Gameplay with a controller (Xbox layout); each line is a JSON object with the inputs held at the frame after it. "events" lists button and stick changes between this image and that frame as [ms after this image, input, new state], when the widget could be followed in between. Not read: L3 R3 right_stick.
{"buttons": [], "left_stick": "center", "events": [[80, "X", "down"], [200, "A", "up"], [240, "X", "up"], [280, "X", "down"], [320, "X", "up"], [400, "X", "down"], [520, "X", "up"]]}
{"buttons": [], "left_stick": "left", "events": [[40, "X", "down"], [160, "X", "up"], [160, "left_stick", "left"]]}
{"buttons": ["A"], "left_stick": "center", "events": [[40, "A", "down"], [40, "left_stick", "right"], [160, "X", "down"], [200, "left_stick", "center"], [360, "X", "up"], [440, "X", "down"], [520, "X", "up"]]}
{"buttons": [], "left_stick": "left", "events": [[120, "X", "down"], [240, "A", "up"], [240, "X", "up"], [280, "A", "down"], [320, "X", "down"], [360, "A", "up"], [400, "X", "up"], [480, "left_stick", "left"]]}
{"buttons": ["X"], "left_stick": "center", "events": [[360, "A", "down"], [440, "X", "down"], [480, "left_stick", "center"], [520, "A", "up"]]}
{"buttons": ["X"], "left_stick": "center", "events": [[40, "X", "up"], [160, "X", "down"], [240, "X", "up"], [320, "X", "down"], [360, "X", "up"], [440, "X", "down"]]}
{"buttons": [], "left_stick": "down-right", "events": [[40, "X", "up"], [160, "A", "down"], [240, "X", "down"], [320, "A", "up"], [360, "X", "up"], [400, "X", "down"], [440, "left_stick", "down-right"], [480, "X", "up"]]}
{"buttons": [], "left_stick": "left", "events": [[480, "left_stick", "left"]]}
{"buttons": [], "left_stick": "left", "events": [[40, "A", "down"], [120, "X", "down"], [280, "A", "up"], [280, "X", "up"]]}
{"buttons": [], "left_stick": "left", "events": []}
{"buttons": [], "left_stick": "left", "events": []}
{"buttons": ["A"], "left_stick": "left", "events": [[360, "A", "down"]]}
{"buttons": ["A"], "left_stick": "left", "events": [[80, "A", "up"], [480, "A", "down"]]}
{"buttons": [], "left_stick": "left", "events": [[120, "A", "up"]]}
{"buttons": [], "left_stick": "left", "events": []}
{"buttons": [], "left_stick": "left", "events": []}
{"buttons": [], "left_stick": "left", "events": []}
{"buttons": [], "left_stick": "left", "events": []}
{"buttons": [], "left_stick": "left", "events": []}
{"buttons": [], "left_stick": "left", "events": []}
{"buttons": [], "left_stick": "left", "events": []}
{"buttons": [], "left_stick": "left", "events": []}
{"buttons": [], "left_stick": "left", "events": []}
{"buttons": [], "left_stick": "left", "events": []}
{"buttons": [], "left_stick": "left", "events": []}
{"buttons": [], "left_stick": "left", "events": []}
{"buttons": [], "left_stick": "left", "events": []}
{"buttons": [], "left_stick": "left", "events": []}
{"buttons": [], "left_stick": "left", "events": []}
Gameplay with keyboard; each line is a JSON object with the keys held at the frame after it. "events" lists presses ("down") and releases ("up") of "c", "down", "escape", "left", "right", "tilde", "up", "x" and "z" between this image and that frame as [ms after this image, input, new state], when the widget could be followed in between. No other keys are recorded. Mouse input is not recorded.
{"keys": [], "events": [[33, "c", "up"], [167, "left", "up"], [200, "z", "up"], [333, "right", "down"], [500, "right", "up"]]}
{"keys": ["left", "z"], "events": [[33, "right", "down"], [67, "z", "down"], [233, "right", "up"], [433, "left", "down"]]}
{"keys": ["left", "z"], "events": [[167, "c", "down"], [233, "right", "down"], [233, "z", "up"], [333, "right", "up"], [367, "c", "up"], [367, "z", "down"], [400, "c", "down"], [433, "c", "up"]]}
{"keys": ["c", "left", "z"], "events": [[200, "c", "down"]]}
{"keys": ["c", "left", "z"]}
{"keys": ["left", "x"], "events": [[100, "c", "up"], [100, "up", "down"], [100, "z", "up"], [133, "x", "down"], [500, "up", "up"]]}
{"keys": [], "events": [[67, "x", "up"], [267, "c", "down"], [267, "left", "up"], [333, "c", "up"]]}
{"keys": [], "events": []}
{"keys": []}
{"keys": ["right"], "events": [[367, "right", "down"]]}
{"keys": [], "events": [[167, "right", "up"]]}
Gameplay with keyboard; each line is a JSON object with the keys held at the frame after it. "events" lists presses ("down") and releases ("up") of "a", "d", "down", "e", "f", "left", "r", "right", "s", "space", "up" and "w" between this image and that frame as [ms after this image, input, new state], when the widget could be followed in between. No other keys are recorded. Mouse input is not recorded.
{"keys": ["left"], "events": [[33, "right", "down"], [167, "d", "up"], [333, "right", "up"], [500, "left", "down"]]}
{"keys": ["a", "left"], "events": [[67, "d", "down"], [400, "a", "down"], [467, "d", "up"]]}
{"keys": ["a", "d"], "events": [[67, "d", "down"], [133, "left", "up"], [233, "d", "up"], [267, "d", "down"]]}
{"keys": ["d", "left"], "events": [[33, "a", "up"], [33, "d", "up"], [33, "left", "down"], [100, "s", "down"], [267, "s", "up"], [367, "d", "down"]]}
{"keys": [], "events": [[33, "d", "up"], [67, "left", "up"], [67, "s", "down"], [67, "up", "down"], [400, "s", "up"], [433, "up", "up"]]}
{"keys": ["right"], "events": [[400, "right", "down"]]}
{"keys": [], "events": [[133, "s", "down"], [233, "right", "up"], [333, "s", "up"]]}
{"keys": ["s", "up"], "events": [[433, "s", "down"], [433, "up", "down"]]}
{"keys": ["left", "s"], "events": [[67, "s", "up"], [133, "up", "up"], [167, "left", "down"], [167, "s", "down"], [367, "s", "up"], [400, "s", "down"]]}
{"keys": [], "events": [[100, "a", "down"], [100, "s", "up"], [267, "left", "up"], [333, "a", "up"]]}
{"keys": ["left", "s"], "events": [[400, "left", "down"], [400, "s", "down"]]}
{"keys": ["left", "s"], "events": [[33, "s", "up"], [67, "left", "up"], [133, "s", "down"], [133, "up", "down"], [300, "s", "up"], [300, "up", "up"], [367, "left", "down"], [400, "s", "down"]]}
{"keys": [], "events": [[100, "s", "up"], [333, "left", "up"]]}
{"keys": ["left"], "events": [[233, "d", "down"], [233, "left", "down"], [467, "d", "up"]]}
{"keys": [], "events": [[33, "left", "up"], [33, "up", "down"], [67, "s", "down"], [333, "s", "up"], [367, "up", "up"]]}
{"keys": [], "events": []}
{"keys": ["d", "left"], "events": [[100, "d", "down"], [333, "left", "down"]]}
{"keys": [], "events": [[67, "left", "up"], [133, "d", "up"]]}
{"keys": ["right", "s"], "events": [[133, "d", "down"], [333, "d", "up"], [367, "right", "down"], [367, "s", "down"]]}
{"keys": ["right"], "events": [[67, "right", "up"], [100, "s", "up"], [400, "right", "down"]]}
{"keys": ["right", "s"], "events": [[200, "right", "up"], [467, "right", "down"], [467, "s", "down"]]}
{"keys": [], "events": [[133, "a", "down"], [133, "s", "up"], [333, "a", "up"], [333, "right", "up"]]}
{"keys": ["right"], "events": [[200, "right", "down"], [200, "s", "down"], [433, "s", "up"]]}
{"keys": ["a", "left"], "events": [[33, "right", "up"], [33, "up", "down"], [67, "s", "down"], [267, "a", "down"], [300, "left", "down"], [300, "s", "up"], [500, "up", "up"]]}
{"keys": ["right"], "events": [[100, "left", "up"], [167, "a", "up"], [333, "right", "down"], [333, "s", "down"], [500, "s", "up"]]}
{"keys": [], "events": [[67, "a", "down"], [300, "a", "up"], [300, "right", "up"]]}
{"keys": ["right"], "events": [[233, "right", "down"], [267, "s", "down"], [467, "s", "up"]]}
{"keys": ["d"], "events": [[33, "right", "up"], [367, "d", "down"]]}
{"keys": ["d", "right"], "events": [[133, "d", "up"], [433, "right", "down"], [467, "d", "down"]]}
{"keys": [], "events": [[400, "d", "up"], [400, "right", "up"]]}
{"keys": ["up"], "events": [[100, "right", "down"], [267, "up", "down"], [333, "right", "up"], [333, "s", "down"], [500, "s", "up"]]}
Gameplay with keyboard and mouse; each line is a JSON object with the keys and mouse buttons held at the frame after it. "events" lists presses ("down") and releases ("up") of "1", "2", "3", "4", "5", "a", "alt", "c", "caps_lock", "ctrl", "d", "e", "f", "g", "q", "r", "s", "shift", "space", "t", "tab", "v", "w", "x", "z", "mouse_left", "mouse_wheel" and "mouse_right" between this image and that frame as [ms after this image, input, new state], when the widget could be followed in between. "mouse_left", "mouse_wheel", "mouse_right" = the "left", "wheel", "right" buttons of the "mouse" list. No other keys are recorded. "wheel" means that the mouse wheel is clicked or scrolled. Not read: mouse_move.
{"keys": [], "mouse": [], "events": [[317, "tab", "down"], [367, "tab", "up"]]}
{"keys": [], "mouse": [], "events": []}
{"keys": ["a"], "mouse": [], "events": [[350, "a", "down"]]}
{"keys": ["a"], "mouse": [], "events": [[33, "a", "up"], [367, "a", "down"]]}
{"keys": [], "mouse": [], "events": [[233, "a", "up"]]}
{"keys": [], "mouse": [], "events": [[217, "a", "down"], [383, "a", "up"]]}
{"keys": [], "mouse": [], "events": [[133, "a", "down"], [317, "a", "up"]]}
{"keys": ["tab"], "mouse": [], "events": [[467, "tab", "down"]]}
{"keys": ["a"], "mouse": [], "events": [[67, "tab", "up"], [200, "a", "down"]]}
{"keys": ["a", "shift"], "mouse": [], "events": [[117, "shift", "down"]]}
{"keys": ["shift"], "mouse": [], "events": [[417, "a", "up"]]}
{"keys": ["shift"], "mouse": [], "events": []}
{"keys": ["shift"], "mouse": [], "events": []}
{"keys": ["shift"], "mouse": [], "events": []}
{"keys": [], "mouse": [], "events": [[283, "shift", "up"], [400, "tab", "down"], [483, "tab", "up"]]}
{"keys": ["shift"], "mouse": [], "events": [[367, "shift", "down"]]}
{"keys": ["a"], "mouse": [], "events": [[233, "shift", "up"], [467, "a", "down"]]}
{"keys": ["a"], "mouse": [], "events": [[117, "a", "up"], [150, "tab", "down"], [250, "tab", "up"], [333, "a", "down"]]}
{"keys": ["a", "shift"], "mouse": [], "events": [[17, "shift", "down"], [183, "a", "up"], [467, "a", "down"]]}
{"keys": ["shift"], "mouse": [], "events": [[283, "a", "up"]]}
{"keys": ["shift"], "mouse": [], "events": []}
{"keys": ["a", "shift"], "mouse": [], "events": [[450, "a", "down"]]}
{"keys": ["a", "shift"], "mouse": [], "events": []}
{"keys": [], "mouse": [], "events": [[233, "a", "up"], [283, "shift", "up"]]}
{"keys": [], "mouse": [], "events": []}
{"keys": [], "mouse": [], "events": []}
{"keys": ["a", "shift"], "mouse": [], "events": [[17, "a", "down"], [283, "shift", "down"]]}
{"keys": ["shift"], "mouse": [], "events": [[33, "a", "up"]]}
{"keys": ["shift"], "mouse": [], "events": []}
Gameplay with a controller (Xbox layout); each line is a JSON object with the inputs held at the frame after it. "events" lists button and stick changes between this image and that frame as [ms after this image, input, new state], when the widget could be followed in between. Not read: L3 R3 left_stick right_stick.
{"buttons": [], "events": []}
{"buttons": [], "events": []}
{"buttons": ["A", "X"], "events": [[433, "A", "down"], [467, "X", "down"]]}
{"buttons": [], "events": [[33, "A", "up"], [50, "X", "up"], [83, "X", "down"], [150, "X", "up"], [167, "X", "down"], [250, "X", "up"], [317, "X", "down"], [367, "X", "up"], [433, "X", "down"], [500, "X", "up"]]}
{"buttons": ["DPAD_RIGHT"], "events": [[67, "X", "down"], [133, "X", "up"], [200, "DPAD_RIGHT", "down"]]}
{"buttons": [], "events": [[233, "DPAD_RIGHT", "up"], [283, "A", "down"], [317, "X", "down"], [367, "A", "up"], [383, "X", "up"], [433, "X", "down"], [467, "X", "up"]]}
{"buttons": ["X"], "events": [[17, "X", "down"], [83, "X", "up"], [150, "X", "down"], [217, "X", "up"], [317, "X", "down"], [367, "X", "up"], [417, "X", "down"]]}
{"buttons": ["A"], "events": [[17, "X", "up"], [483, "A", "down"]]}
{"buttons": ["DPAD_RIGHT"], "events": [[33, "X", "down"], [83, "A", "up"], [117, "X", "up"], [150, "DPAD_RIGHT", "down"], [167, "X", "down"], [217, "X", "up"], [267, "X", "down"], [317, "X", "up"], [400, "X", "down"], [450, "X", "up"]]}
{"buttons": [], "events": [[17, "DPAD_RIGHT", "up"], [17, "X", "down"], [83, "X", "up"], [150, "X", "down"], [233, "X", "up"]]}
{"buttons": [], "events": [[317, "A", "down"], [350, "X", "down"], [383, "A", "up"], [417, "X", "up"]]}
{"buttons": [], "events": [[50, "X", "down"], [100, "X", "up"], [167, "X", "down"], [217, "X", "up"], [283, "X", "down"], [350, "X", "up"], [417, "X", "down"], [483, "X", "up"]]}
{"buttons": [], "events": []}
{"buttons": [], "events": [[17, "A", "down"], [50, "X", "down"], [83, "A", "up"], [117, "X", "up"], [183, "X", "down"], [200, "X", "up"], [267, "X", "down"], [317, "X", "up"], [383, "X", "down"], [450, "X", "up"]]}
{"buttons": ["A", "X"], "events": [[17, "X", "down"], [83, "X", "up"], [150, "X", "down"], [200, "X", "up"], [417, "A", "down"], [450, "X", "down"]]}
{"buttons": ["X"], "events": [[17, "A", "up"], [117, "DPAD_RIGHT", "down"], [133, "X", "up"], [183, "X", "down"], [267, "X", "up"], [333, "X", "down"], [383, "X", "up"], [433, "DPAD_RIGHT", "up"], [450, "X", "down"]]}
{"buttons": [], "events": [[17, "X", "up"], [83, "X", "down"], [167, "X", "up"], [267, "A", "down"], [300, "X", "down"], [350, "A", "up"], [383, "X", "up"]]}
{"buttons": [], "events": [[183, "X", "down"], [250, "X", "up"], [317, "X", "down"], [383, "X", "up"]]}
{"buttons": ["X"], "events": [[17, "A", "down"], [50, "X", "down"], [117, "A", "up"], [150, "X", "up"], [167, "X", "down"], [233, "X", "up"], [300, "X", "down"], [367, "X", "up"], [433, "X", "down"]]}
◆ ◆ ◆ ◆
● Your instructions: Using the records above, report each line with the string "other".

● Task output:
Gameplay with keyboard; each line is a JSON object with the keys held at the frame after it. "events" lists presses ("down") and releases ("up") of "c", "down", "escape", "left", "right", "tilde", "up", "x" and "z" between this image and that frame as [ms after this image, input, new state], when the widget could be followed in between. No other keys are recorded. Mouse input is not recorded.
Gameplay with keyboard; each line is a JSON object with the keys held at the frame after it. "events" lists presses ("down") and releases ("up") of "a", "d", "down", "e", "f", "left", "r", "right", "s", "space", "up" and "w" between this image and that frame as [ms after this image, input, new state], when the widget could be followed in between. No other keys are recorded. Mouse input is not recorded.
Gameplay with keyboard and mouse; each line is a JSON object with the keys and mouse buttons held at the frame after it. "events" lists presses ("down") and releases ("up") of "1", "2", "3", "4", "5", "a", "alt", "c", "caps_lock", "ctrl", "d", "e", "f", "g", "q", "r", "s", "shift", "space", "t", "tab", "v", "w", "x", "z", "mouse_left", "mouse_wheel" and "mouse_right" between this image and that frame as [ms after this image, input, new state], when the widget could be followed in between. "mouse_left", "mouse_wheel", "mouse_right" = the "left", "wheel", "right" buttons of the "mouse" list. No other keys are recorded. "wheel" means that the mouse wheel is clicked or scrolled. Not read: mouse_move.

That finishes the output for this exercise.